Friday, March 18, 2011

Burning Out

Looking through the archives of this blog, I have recently realized that 2010 was my least productive year on the blog. This isn't because I was suddenly the busiest I have ever been, although this is the busiest I have ever been in my life. I work a full time job, I live alone, so I cook, I clean, I buy groceries, I pay bills, I do laundry and I wash my own vessels. I also work 2 separate part time jobs from home. I have a few friends who I am close with in this city, so I usually make at least one outing per weekend. I have taken on extra work in order to save up for an enormously expensive trip that my best friend, Gooseberrie and I are planning to take. And of course there are all the phone calls home to my mum, my brother, all of the grandparents, with at least one set of aunt + uncle thrown in each week. Honestly, I have no time for absolutely anything else in my life right now. And yet, this is not the reason I write only sparingly on my blog of late.

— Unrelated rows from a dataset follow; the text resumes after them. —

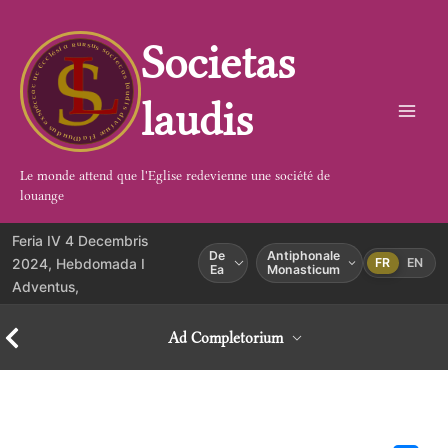
Aller
au
Societas
contenu
laudis
Le monde attend que l'Eglise redevienne une société de
louange
Feria IV 4 Decembris
De
Antiphonale
2024, Hebdomada I
FR
EN
Ea
Monasticum
Adventus,
Ad Completorium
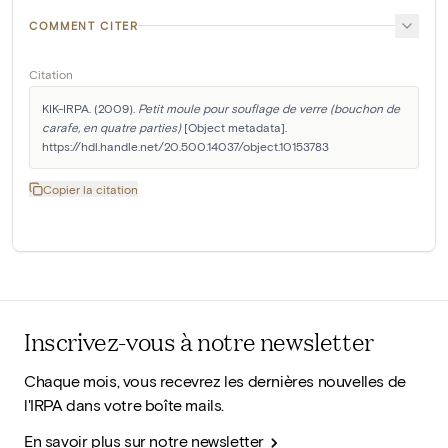
COMMENT CITER
Citation
KIK-IRPA. (2009). 
Petit moule pour souflage de verre (bouchon de 
carafe, en quatre parties)
 [Object metadata]. 
https://hdl.handle.net/20.500.14037/object.10153783
Copier la citation
Inscrivez-vous à notre newsletter
Chaque mois, vous recevrez les dernières nouvelles de
l'IRPA dans votre boîte mails.
En savoir plus sur notre newsletter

The reason is that I think I've started to burn out. Even just writing this blog post, I have no literary eloquence in me, no playful re-arrangement of the English language, no whimsy. Just plain boring text, words arranged in the same patterns as they have been for years. I write hundreds of pages of content every month. All of my jobs, full time and part time, are essentially writing jobs. I research, I analyze, and then I articulate or opine. That's the basic definition of all my work. At the end of all that, there seems to be no creative juice left in me to come onto my blog and rant.

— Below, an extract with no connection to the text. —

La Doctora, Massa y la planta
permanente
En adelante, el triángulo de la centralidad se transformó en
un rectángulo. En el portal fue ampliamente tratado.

A close friend called recently to bemoan the lack of activity on the blog, and more importantly to her, the lack of angry, inspired ranting, my supposed trademark. Looking back, that seems to be true. The only heartfelt, unfiltered blog post I have written recently was You, and that was born of a deep sorrow and pain. I don't want to have to feel that in order write well, or uninhibitedly.

The latter factor has also begun to worry me. As my jobs require me to be an educated analyst, I have stopped writing freestyle. Everything is constructed, planned, structured to deliver the point with supporting evidence. There's no room for bursts of inspiration and wit. I am now mentally exhausted even at the thought of writing.